- **ENUNCIADO DA TAREFA**: Dê continuidade à reportagem sobre o novo perfil universitário, retomando-a logo após sua última frase.

- **TEXTO FORNECIDO**:
***

Pesquisa aponta novo perfil universitário com adultos que conciliam estudo, trabalho e família
Levantamento da EAD UniCesumar mostra que 55% dos estudantes ativos têm entre 30 e 49 anos

A imagem do universitário como um jovem recém-saído do Ensino Médio já não representa, sozinha, a realidade do ensino superior no Brasil. Dados da Pesquisa de Empregabilidade 2025 da Graduação EAD UniCesumar apontam o crescimento de adultos que conciliam a formação acadêmica com trabalho, responsabilidades financeiras e cuidados familiares.
Entre os alunos ativos que participaram do levantamento, 29% têm entre 30 e 39 anos, enquanto 26% estão na faixa dos 40 aos 49 anos. Juntos, esses dois grupos representam 55% dos estudantes. Entre os egressos, o cenário é semelhante: 53% estão entre 30 e 49 anos.
Segundo a instituição, essa mudança está relacionada à ampliação do acesso ao ensino superior, à busca por qualificação profissional e à flexibilidade oferecida pela educação a distância. O ensino superior, antes associado principalmente ao início da vida adulta, passou a fazer parte de diferentes fases da trajetória profissional e pessoal.
A transformação também acompanha o conceito de educação ao longo da vida, conhecido como lifelong learning. Em um mercado impactado por novas tecnologias e mudanças constantes nas profissões, voltar a estudar se tornou uma estratégia para atualizar conhecimentos, desenvolver competências e acompanhar novas exigências.
Trabalho, família e universidade
A pesquisa mostra que estudar é apenas uma das várias responsabilidades desses alunos. Entre os estudantes ativos, 75% estão trabalhando. Entre os que já concluíram a graduação, o índice chega a 80%.
A rotina familiar também pesa na organização desses universitários. Entre os alunos ativos, 24% informaram ter um dependente em casa, 25% têm dois, 20% possuem três e 16% vivem com quatro ou mais dependentes. Ao todo, 85% dos participantes ativos convivem com pelo menos um dependente.
Além disso, cerca de 66% dos alunos ativos contribuem para as despesas familiares ou são os únicos responsáveis pelo orçamento da casa.

***

Entradas de dados salvas:
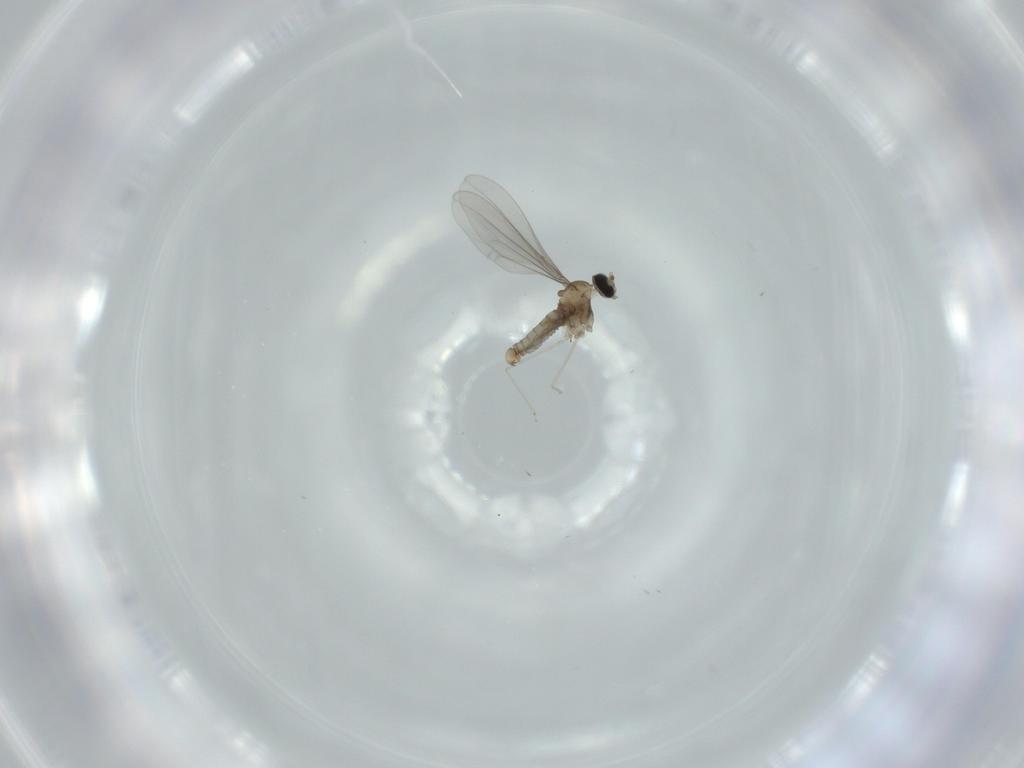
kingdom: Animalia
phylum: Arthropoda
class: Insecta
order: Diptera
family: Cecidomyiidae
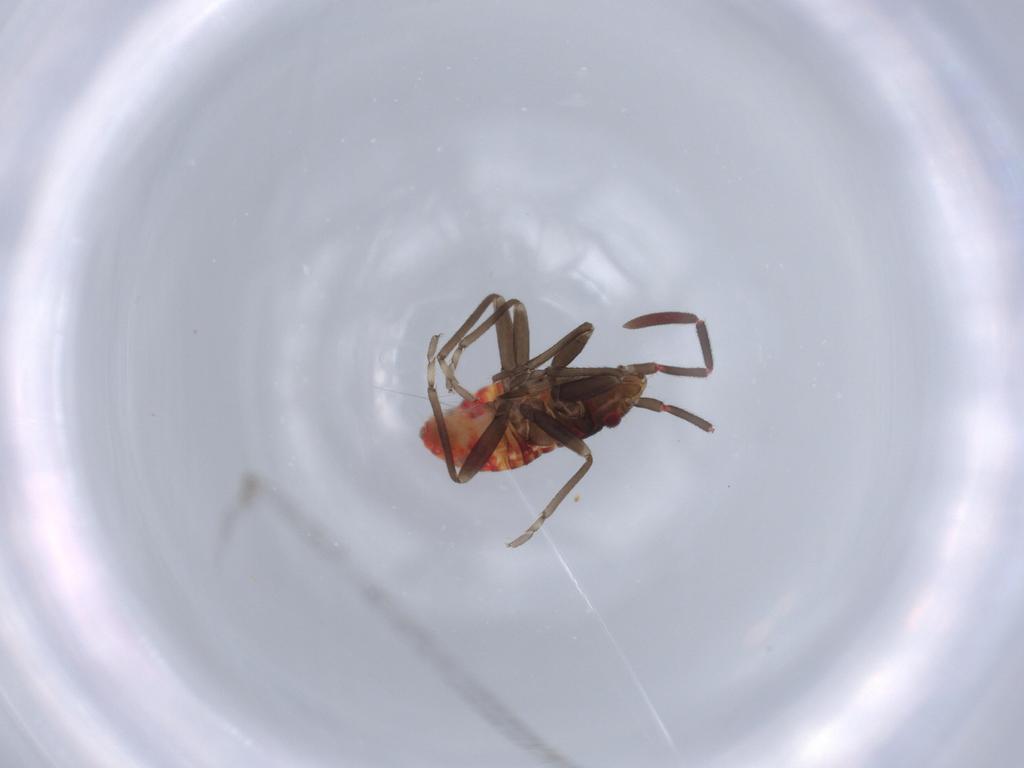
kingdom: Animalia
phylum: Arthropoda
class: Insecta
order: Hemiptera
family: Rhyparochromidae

***

- **RESULTADO DO EXERCÍCIO**:
Formação como caminho para novas oportunidades
O levantamento também aponta que a graduação é vista como uma forma de buscar crescimento profissional. Para os próximos 12 meses, 15% dos alunos ativos afirmaram que pretendem conquistar um emprego efetivo. Outros 14% buscam aumento salarial ou promoção, 12% desejam mudar de emprego ou cargo e 10% planejam ingressar em uma pós-graduação, mestrado ou doutorado.
Segundo a análise da instituição, a formação superior deixou de representar apenas a conquista de um diploma e passou a ser entendida como um processo de desenvolvimento de competências técnicas, digitais e socioemocionais valorizadas pelas organizações.
História representa novo perfil
A trajetória de Marinês Botim ilustra parte desse novo perfil universitário. Ela ingressou no ensino superior aos 45 anos, conciliando a formação com os cuidados familiares e os desafios da maternidade atípica.
Mãe de dois filhos diagnosticados com Transtorno do Espectro Autista, Marinês encontrou nas próprias experiências a motivação para estudar Psicologia e, depois, aprofundar os conhecimentos na pós-graduação em Neuropsicologia, no polo de Paulínia, em São Paulo.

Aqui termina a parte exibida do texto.